- **Excerpted passage**:
= Beginning of Section =

Carnegie Mellon University

Feeding the Future

Feeding the Future

Climate change, population growth and technology

Evan Fraser

Monday, February 11 // 4:30 PM // Porter Hall 100

Creating food systems capable of sustainably, equitably, and nutritiously feeding 9 billion people while dealing with climate change is one of the 21st century’s “Grand Challenges”. Meeting this challenge is about more than just producing enough-we already produce enough for everyone, but more than a billion are overweight while almost a billion under nourished. To help feed the future we must not only produce the right kinds of food, but must also innovate on food processing and ingredients, make diets more nutritious, cut back on waste/emissions, reduce the amount of water and chemicals we use, and ensure that small scale farmers around the world have access to markets. To explore these issues, this talk will first present the factors that are driving changes in our food systems. Second, this talk will explore where some of these trends are heading.

= End of Section =

- **Task statement**:
Write the next part of the "Feeding the Future" talk announcement, starting right after its last sentence.

Stored items
= Beginning of Section =

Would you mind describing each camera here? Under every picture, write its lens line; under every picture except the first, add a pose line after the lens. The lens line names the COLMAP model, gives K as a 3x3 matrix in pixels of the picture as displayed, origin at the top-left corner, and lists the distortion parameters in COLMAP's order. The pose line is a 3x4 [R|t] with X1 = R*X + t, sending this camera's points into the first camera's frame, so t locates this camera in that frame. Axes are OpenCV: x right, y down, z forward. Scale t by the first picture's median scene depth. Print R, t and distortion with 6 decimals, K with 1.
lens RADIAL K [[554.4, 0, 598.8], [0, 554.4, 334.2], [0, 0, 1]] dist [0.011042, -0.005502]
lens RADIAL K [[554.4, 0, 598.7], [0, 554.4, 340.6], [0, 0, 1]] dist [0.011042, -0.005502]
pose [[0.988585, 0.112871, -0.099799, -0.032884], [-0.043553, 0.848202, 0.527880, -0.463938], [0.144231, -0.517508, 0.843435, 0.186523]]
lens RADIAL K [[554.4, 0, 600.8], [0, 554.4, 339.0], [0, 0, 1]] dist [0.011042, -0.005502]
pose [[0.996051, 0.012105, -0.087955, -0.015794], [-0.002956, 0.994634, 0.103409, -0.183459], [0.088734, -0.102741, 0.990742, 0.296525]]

= End of Section =

- **Response**:
Evan Fraser stared thinking about agriculture and food systems while spending summers working on his grandfather’s farm in Niagara. There, he watched his stockbroker grandmother make way more money than his grandfather who produced strawberries, melons and sweet corn for local markets. Therefore, it was perhaps unsurprising when he decided it was easier to write and talk about farming than actually try to make a living on it. He passed on inheriting the family farm, opting instead for grad school. Today, he holds the Canada Research Chair in Global Food Security and is a full professor of geography at the University of Guelph. He is also the director of the Arrell Food Institute at the University of Guelph. He has written for the Globe and Mail, the Guardian.com, CNN.com, ForeignAffairs.com, the Walrus and the Ottawa Citizen, and has two popular non-fiction books about food and food security including Empires of Food: Feast, Famine and the Rise and Fall of Civilizations that was published by Simon and Schuster and shortlisted for the James Beard Food Literature Award. Evan’s web video series on “feeding nine billion” has been watched over 450,000 times, he has self-published a graphic novel called #FoodCrisis about a fictitious food crisis that hits NorthAmerica in the 2020s. Evan has also created a card game about global food security. The videos, the graphic novel and the card game have been pulled together in a series of teacher-friendly high school lesson plans that are used in classrooms around the world.